Cinq ans de prison. Dans le box des accusés, le petit homme chétif, lunettes sur le nez, accueille le verdict avec sérénité. A 70 ans, Pierrre Ben Nahim comparaissait, depuis lundi, pour le meurtre d'un proxénète survenu... il y a 23 ans. Hier, le jury l'a reconnu coupable, mais la sanction est restée mesurée.
Car faute de partie civile, c'est un procès singulier qui s'est tenu aux assises du Nord, à Douai.
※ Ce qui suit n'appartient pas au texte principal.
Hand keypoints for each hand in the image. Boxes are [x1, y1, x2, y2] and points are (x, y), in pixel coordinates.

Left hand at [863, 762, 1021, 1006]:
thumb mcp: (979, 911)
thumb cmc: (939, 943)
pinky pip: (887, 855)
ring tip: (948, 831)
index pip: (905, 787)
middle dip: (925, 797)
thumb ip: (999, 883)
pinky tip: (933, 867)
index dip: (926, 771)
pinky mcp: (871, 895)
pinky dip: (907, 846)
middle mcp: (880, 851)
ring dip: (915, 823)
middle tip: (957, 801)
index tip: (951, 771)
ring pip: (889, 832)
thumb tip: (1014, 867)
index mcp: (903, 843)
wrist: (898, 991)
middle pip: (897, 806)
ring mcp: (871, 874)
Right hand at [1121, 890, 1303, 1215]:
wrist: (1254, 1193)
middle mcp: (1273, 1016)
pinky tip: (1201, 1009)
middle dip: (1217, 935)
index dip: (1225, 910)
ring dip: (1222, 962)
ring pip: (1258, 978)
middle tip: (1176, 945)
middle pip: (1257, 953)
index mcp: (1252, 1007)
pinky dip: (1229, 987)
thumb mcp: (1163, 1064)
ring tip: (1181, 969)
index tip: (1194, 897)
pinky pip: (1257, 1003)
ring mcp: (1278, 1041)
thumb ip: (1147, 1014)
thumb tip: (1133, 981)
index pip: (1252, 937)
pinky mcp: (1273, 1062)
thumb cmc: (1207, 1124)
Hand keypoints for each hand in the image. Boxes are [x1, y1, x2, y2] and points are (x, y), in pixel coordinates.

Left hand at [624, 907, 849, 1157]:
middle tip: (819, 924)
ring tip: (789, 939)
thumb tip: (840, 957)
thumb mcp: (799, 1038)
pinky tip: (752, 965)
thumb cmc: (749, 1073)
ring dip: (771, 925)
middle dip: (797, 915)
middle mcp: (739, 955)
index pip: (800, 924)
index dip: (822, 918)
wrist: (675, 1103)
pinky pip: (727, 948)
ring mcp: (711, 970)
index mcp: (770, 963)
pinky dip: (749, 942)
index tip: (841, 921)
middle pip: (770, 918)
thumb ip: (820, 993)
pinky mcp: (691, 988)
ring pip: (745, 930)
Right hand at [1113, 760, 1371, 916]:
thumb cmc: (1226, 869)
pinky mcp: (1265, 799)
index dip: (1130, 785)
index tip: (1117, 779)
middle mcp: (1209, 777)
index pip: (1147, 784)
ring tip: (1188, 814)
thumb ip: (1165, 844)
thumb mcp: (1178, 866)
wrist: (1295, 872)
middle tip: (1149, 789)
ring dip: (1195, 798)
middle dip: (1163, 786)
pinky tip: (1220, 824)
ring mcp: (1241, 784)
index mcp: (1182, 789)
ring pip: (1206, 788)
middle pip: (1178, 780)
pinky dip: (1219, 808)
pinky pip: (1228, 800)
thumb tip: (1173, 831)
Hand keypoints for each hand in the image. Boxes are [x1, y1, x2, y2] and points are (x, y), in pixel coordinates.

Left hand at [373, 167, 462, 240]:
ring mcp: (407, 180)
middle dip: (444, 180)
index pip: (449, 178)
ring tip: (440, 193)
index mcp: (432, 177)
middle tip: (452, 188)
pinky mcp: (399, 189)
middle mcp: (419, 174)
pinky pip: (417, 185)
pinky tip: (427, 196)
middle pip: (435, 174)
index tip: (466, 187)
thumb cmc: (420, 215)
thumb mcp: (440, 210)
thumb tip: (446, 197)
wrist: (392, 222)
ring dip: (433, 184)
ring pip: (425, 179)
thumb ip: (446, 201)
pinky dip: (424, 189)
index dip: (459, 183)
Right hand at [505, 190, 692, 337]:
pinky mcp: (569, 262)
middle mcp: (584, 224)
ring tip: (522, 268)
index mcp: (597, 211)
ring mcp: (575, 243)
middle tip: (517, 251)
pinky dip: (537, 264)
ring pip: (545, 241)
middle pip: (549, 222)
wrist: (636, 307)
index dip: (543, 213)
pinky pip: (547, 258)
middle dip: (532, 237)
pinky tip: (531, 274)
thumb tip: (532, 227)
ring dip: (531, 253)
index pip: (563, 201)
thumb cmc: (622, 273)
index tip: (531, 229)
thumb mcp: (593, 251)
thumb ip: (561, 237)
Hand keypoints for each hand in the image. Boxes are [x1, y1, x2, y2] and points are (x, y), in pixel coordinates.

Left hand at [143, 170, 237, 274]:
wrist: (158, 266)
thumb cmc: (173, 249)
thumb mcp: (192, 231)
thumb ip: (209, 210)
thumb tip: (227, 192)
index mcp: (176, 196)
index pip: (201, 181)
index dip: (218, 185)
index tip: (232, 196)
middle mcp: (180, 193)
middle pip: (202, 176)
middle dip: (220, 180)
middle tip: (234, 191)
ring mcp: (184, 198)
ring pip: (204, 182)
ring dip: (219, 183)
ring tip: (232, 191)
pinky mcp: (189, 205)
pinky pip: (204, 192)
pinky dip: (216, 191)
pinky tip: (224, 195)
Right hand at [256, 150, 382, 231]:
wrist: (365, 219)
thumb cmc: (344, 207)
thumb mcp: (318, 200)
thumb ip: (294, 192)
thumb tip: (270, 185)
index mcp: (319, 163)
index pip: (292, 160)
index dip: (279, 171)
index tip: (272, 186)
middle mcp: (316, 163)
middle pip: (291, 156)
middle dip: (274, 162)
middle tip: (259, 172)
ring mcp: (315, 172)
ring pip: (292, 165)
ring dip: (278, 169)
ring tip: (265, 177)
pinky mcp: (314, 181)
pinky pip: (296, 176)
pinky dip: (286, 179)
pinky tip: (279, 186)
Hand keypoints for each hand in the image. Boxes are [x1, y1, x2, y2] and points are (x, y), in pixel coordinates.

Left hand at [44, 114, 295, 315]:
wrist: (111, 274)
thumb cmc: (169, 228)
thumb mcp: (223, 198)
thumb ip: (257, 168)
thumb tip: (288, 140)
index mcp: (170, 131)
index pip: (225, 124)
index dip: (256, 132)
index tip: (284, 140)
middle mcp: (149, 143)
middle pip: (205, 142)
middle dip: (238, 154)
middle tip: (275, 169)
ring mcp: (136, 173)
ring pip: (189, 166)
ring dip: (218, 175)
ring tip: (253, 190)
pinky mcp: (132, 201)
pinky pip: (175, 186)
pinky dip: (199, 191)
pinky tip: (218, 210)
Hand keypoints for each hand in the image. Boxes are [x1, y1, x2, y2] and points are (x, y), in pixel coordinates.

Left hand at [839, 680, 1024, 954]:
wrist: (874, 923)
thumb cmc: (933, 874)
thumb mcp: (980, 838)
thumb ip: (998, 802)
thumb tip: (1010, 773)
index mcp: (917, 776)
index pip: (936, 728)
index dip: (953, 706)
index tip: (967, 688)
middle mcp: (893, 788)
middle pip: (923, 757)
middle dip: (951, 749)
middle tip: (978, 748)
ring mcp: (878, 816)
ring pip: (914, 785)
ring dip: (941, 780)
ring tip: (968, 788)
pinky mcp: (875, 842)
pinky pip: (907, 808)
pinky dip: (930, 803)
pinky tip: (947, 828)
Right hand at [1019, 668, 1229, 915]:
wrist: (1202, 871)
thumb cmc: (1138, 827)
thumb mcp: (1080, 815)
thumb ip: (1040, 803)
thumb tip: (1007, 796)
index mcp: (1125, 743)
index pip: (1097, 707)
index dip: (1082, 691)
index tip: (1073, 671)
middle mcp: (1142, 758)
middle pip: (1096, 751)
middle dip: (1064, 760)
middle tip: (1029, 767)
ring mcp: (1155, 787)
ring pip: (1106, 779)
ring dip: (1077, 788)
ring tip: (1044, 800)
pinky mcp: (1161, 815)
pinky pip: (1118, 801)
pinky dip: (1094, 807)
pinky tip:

Un procès qui mettait fin à une affaire à rebondissements, commencée en 1989, à Lille. A cette époque, Pierre Ben Nahim tient un bar, place des Reignaux, un quartier décrit comme « chaud ». C'est là qu'il rencontre une prostituée parisienne dont il tombe amoureux. Mais comme dans un film noir, le proxénète parisien débarque un jour à Lille pour récupérer sa fille. L'embrouille trouvera son épilogue dans un café à l'angle de la rue Saint-Nicolas et de la rue de Paris. Pierre Ben Nahim abat son rival de trois balles de revolver, en pleine rue.
« Si j'étais juré, je l'acquitterais »
Arrêté, il fait un an de prison. Remis en liberté, le voilà qui s'enfuit au Venezuela. Il sera jugé par contumace et condamné à 30 ans de prison. La justice devra, en revanche, attendre mars 2011 pour mettre la main sur lui, à Casablanca, au Maroc. « Si j'étais juré, je l'acquitterais, a plaidé hier son avocat Eric Dupond-Moretti. Le temps a une résonance judiciaire. Maurice Papon, pour complicité de crimes contre l'humanité, a écopé de dix ans de prison. Alors pour le meurtre d'un proxénète, plus de vingt ans plus tard... ». L'avocat général avait réclamé sept à huit ans de prison. Le jury a été plus clément. « Je ne ferai pas appel, avoue Eric Dupond-Moretti. Il est bientôt libérable » (voir encadré). Dans une salle quasiment vide, Pierre Ben Nahim a pu dire au revoir à sa famille et amis.
Pour Pierre Ben Nahim,le crédit de réduction de peine automatique atteint les onze mois. Il a déjà effectué deux ans provisoires. Ayant donc purgéla moitié de sa peine, il peut rapidement bénéficier d'une libération anticipée.